SELECTED EXTRACT:
Storage Backend Benchmarking Roadmap
Overview
This document defines the benchmarking plan for quantifying the performance of storage backends across all five core time series types. The goals are to:
- Validate that cache optimization effectively eliminates virtual dispatch overhead
- Measure the cost of view indirection and lazy computation
- Provide data-driven guidance for choosing the right storage backend
- Detect performance regressions as the codebase evolves
The project uses Google Benchmark (already integrated in the benchmark/ directory).
Benchmark Coverage Matrix
Iteration Performance
Measures time to iterate through all elements. This is the most critical benchmark — cache optimization directly impacts iteration throughput.
| Benchmark | AnalogTS | RaggedAnalogTS | RaggedTS<T> | DigitalEventS | DigitalIntervalS |
|---|---|---|---|---|---|
| Raw vector baseline | Create | Create | Create | Create | Create |
| Owning (cached) | Create | Create | Create | Create | Create |
| View contiguous (cached) | Create | Create | Create | Create | Create |
| View sparse (uncached) | Create | Create | Create | Create | Create |
| Lazy | Create | Create | Create | Create | Create |
Target: Owning iteration ≤5% slower than raw vector. Contiguous view ≤10% slower than owning.
Lookup Performance
Measures the cost of individual lookups by time or EntityId.

DATA ROWS:

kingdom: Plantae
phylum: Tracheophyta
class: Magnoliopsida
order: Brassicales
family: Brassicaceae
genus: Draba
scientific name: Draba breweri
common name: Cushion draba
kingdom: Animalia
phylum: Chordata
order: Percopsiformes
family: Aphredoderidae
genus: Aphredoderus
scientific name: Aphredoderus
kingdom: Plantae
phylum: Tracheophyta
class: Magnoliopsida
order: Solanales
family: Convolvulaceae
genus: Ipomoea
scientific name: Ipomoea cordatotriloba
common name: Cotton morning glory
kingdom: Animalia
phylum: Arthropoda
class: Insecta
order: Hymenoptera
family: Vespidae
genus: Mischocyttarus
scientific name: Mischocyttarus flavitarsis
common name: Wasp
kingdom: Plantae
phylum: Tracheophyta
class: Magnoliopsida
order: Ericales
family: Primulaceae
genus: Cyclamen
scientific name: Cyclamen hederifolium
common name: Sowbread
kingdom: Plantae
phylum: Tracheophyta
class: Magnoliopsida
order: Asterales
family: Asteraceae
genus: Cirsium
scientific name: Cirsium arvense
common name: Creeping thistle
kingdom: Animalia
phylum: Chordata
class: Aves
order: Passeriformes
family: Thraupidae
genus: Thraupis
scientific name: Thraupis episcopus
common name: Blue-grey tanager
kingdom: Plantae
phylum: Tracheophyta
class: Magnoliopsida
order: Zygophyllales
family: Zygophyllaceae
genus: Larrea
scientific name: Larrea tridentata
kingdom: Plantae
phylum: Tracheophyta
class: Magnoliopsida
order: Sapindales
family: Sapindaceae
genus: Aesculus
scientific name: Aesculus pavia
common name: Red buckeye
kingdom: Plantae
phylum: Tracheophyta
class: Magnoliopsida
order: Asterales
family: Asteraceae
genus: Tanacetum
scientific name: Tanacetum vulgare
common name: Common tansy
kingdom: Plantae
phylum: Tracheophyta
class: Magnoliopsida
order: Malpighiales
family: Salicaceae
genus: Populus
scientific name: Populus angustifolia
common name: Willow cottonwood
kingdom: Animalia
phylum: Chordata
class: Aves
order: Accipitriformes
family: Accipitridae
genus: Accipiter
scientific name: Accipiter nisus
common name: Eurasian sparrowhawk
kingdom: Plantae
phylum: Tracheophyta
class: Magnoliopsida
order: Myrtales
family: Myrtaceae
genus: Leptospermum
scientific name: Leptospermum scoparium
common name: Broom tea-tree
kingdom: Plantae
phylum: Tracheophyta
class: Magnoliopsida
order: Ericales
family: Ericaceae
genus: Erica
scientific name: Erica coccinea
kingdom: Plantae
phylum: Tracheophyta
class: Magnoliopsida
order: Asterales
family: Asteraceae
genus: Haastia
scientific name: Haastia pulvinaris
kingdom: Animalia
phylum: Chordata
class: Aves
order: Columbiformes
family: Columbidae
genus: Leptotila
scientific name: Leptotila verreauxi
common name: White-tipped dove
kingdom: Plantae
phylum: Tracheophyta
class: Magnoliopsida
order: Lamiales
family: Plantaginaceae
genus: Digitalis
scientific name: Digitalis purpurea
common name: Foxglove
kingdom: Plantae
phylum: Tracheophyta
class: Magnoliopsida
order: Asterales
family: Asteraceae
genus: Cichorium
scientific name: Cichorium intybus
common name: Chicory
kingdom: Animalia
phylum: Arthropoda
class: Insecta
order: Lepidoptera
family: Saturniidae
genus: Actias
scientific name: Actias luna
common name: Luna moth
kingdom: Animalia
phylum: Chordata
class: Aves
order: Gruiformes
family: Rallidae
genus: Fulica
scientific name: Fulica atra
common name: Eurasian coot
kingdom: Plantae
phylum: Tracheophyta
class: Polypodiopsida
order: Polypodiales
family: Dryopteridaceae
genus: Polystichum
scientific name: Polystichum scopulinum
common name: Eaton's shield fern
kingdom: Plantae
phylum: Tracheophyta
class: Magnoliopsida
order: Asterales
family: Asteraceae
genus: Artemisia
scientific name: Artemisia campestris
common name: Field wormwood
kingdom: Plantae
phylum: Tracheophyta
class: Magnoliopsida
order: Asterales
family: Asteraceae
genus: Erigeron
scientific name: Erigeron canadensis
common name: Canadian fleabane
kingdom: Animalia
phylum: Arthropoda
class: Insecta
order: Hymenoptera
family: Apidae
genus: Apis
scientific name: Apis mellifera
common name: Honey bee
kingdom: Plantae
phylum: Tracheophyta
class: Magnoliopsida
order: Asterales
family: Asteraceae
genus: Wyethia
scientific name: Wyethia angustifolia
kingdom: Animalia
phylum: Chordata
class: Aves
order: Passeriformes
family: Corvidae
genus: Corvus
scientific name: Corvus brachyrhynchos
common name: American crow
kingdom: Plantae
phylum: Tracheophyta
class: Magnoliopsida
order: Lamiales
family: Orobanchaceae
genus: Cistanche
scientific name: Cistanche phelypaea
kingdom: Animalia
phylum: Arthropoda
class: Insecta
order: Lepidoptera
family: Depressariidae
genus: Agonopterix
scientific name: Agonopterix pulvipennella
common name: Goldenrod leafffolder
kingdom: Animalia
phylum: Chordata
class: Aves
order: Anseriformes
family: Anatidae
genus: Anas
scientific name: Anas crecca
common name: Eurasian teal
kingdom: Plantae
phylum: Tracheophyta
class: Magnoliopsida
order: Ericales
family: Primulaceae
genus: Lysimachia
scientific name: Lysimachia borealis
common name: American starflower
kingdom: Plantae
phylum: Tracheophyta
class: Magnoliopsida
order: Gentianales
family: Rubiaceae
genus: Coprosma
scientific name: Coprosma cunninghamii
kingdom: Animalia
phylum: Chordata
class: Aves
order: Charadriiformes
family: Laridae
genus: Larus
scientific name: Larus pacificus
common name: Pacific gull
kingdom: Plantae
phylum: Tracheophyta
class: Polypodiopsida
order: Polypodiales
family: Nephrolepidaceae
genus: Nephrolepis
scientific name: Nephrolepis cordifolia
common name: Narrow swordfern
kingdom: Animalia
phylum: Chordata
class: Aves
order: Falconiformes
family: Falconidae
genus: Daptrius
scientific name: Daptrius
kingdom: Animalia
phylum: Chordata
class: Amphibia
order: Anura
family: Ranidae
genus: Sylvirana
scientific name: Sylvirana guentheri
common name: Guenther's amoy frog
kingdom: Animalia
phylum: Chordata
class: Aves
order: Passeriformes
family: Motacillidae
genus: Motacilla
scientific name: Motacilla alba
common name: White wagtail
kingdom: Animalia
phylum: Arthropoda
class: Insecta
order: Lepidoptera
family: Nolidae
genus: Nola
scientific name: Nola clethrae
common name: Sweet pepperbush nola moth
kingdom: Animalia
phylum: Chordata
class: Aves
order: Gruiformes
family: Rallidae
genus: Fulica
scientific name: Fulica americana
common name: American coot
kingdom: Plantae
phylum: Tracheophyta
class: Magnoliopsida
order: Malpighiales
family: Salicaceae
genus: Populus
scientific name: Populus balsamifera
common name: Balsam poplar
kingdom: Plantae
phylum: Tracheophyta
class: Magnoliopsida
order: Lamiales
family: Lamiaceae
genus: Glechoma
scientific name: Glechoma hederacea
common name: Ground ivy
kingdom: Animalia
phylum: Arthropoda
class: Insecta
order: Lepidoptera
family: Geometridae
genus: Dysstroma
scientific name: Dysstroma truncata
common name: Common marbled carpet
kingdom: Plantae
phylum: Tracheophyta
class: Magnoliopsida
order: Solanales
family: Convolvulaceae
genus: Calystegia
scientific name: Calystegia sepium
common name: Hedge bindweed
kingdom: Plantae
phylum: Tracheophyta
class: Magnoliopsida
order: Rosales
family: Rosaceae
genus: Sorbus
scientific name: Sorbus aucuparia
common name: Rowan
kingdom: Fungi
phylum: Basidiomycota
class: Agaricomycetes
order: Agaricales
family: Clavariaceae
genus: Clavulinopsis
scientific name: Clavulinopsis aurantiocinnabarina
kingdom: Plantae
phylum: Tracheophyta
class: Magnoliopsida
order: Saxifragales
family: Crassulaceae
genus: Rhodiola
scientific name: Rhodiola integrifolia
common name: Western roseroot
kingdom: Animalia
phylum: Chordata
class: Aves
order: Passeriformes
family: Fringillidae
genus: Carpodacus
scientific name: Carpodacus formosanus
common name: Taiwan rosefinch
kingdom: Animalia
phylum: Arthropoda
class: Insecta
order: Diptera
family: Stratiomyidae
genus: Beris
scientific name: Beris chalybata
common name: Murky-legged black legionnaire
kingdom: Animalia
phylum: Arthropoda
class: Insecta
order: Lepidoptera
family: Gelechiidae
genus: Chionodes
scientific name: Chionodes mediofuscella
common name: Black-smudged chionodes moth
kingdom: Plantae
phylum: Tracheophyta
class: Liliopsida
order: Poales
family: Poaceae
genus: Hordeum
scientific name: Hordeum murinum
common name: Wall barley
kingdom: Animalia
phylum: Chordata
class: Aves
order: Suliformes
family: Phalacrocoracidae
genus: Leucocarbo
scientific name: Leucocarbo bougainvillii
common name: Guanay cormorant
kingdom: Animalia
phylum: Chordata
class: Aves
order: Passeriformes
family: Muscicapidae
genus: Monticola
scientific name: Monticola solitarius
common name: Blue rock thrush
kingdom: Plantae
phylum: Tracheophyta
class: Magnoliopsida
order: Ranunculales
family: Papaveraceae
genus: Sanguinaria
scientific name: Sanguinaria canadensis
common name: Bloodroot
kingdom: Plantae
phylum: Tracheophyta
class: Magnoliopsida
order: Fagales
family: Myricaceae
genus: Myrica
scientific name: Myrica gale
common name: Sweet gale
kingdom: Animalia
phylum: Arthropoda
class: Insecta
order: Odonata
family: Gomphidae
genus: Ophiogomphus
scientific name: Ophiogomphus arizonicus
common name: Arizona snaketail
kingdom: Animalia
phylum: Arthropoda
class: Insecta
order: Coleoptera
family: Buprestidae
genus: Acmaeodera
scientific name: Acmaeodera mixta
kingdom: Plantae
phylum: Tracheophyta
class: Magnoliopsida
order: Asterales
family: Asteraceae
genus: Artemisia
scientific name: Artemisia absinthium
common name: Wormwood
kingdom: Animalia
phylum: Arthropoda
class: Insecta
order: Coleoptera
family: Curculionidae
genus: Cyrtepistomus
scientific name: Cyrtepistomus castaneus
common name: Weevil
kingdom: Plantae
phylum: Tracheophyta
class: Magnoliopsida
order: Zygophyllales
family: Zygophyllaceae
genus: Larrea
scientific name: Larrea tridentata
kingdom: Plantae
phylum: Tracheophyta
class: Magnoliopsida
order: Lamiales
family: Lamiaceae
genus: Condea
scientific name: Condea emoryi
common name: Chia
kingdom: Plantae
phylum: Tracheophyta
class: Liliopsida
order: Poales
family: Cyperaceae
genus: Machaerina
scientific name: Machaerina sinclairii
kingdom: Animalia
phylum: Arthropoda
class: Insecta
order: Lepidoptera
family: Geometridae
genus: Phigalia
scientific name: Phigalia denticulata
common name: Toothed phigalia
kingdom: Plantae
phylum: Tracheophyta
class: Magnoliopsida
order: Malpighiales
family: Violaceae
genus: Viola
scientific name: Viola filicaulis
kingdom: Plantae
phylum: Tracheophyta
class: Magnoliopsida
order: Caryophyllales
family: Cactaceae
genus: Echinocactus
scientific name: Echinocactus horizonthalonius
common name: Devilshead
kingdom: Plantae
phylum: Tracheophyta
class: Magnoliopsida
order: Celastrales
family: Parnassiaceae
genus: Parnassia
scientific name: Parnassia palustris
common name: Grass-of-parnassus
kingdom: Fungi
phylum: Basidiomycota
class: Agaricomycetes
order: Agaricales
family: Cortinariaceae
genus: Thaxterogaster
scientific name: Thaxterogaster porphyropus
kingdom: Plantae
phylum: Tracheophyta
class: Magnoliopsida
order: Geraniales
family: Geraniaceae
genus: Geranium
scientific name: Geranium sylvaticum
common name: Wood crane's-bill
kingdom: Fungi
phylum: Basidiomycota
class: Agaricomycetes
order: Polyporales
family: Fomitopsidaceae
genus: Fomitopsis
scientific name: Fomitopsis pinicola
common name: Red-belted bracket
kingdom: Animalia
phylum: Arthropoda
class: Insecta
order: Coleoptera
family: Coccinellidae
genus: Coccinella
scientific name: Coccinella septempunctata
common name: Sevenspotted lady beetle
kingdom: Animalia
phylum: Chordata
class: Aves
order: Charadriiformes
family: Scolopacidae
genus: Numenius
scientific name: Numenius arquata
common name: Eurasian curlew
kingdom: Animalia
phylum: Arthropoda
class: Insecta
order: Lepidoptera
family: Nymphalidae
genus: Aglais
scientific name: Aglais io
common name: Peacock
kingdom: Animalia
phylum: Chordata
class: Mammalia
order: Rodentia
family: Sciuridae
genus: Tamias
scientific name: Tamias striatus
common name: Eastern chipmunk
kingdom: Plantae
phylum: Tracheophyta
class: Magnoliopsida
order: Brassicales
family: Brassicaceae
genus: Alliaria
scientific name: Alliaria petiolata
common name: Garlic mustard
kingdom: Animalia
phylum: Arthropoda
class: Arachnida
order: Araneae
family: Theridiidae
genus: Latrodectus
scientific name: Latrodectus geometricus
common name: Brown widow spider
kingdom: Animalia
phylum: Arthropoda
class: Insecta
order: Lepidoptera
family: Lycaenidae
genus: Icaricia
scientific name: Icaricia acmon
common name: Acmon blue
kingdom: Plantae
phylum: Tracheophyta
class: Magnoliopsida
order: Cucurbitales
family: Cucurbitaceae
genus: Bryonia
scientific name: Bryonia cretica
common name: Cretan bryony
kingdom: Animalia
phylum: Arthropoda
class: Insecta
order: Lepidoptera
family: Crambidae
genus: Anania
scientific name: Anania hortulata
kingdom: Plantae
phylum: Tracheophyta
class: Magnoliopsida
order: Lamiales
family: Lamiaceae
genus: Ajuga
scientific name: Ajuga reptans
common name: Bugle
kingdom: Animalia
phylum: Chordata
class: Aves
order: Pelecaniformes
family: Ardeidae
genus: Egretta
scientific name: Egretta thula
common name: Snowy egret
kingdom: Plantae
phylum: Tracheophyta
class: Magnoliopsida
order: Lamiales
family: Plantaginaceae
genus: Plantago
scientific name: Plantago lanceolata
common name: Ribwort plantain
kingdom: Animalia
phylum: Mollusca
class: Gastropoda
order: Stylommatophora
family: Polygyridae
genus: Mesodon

WHAT IS EXPECTED: In the benchmarking roadmap, copy the text between "Benchmark Coverage Matrix" and "time or EntityId.", inclusive. The lines have nothing to do with what you're asked to do.

RESULT FOR THIS TASK:
Benchmark Coverage Matrix
Iteration Performance
Measures time to iterate through all elements. This is the most critical benchmark — cache optimization directly impacts iteration throughput.
| Benchmark | AnalogTS | RaggedAnalogTS | RaggedTS<T> | DigitalEventS | DigitalIntervalS |
|---|---|---|---|---|---|
| Raw vector baseline | Create | Create | Create | Create | Create |
| Owning (cached) | Create | Create | Create | Create | Create |
| View contiguous (cached) | Create | Create | Create | Create | Create |
| View sparse (uncached) | Create | Create | Create | Create | Create |
| Lazy | Create | Create | Create | Create | Create |
Target: Owning iteration ≤5% slower than raw vector. Contiguous view ≤10% slower than owning.
Lookup Performance
Measures the cost of individual lookups by time or EntityId.